*** Listed entries ***

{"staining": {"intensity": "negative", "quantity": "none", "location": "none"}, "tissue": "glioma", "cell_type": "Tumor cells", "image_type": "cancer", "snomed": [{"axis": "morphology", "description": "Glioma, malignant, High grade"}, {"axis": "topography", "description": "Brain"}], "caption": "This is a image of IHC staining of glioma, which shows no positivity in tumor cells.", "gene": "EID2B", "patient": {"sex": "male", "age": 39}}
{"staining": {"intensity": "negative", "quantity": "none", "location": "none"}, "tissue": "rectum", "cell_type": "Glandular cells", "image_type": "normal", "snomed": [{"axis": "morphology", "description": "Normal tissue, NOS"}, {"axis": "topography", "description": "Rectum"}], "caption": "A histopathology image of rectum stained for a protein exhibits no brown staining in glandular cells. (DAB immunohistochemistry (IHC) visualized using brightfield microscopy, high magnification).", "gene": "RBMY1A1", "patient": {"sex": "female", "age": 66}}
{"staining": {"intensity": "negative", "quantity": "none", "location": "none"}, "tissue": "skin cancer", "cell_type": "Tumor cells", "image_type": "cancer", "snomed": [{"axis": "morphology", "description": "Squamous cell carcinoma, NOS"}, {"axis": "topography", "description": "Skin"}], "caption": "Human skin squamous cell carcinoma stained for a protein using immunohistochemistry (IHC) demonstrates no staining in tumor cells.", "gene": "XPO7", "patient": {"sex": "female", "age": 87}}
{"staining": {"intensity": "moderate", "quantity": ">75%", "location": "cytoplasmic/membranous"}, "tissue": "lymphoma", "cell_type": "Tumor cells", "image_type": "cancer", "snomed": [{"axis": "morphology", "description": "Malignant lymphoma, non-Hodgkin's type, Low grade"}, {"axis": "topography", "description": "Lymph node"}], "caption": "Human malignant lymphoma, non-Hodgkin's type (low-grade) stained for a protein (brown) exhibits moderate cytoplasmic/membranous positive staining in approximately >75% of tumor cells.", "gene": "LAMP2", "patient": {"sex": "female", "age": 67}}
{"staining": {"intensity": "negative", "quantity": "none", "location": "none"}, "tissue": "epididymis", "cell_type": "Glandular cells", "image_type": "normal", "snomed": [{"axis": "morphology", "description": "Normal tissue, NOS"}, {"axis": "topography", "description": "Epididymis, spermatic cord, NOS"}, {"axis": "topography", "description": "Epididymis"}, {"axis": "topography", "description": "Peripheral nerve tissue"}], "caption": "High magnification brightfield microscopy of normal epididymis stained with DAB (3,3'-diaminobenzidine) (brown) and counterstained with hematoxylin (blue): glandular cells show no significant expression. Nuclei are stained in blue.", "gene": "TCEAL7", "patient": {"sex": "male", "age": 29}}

*** End of Listed entries ***

_What you have to do_
With the first line of the records as the start and the line holding "histopathology image of" as the end, please copy exactly those lines and no others.

_Solution_
{"staining": {"intensity": "negative", "quantity": "none", "location": "none"}, "tissue": "glioma", "cell_type": "Tumor cells", "image_type": "cancer", "snomed": [{"axis": "morphology", "description": "Glioma, malignant, High grade"}, {"axis": "topography", "description": "Brain"}], "caption": "This is a image of IHC staining of glioma, which shows no positivity in tumor cells.", "gene": "EID2B", "patient": {"sex": "male", "age": 39}}
{"staining": {"intensity": "negative", "quantity": "none", "location": "none"}, "tissue": "rectum", "cell_type": "Glandular cells", "image_type": "normal", "snomed": [{"axis": "morphology", "description": "Normal tissue, NOS"}, {"axis": "topography", "description": "Rectum"}], "caption": "A histopathology image of rectum stained for a protein exhibits no brown staining in glandular cells. (DAB immunohistochemistry (IHC) visualized using brightfield microscopy, high magnification).", "gene": "RBMY1A1", "patient": {"sex": "female", "age": 66}}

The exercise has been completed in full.